Over the last couple days Mr. Loftus has been providing his reliably ignorant commentary on what he calls “faith” over at his blog. I pointed out that it was ignorant and provided the simple definition of faith that I first explained and defended here: viz. assent to a proposition that is conceivably false. Adam Hazzard protested that I couldn’t really mean that. He wrote:
If (1) faith consists of assent to a proposition that is conceivably false, and
(2) Any proposition is conceivably false, then
(3) faith consists of any assent to any proposition.
Is that really what your definition aims to establish?
I replied as follows:
Not every proposition is first-order conceivably false. For example, I cannot conceive directly how 7+5=12 could be false. However, even propositions like that are second-order conceivably false as Descartes pointed out with his evil demon thought experiment. Unfortunately for Descartes that left him in the Cartesian circle, and even his cogito proved insufficient to extricate him from that morass. The result and conclusion of epistemology in the modern era is indeed a fallibilist one. And fallibilism entails faith. So I’m presenting nothing more than a relatively innocuous fallibilism which, I would have thought, those who brand themselves as scientifically minded would be anxious to align themselves with.

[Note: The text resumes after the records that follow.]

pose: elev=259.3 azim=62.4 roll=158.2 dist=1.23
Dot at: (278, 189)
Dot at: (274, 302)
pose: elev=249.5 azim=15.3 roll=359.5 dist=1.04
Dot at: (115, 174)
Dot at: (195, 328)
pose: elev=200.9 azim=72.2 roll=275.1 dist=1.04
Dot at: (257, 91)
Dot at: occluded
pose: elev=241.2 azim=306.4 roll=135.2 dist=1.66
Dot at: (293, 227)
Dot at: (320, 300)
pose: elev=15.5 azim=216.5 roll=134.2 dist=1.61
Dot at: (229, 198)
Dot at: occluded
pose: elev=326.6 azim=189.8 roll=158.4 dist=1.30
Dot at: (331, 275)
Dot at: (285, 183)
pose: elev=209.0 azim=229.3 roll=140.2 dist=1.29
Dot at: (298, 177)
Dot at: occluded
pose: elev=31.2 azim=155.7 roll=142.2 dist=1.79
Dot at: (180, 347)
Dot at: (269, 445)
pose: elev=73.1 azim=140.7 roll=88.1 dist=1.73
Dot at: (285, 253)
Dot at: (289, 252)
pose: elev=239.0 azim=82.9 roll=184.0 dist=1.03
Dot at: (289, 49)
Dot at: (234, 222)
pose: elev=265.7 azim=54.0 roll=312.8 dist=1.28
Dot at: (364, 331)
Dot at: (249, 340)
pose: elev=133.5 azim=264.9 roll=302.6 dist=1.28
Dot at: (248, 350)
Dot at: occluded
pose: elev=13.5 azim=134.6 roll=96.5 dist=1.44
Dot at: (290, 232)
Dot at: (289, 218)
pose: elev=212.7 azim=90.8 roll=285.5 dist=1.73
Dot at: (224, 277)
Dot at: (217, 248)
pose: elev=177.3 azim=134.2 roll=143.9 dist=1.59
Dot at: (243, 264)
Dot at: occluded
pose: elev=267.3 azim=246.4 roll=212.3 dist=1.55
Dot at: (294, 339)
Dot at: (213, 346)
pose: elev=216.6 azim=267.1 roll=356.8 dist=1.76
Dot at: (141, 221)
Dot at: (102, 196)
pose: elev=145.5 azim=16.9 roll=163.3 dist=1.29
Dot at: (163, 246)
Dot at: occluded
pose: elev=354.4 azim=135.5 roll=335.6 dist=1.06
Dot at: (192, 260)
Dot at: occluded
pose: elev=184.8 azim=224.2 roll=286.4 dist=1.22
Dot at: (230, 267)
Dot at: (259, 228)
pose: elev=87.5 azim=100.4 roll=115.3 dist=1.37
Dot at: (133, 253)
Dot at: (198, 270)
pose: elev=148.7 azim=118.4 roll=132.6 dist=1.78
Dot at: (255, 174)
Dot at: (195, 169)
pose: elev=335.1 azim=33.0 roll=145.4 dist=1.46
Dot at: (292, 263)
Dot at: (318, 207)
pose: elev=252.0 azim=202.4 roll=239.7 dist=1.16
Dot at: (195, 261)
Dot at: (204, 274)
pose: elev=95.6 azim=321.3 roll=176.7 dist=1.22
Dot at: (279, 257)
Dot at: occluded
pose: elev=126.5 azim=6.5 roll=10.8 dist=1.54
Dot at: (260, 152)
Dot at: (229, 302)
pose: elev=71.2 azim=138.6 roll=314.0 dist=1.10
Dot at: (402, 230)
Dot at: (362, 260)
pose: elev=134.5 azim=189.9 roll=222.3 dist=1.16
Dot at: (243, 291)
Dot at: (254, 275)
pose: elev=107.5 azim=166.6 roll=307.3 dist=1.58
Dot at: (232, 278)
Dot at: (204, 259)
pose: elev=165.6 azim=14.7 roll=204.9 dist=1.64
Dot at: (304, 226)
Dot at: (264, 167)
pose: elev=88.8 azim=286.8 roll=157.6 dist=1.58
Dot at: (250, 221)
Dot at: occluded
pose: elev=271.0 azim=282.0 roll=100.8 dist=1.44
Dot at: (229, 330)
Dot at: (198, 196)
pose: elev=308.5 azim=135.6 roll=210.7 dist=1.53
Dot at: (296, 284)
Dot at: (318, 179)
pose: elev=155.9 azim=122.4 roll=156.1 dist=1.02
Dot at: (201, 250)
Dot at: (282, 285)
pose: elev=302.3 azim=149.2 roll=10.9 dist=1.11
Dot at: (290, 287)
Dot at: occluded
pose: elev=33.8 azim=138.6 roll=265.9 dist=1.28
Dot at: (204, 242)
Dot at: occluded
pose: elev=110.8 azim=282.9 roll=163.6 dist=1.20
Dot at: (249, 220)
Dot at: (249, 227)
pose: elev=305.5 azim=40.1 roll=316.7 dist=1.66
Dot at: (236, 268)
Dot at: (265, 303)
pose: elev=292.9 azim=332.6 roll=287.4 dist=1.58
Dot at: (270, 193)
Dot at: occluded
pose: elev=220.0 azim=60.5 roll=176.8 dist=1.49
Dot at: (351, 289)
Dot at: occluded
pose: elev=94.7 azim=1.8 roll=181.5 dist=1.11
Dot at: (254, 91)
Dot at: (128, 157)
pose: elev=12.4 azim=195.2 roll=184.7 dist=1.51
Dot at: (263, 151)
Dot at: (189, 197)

Faith is a cognitive risk assessment. You assume a risk by sticking your head out the door in the morning. You assume a much greater risk by downing a six pack and then racing your Yamaha V-Max in heavy traffic. But all life entails risk to your bodily person. And all assent to propositions entails risk. Some risk is low. 7+5=12 is as low as you can go. But it is still conceivable (second order) that you could be wrong in assenting to the truth of that proposition and that untoward consequences could flow from that fact. The perceived risk may be equivalent to the risk of getting hit by a meteorite whilst sitting on your couch and watching “Dancing with the stars”, but it is a risk nonetheless.
What so-called “skeptics” often miss is that risk pertains not simply to the things you believe but the things you fail to believe. There is no risk free doxastic position. And that is simply the human condition.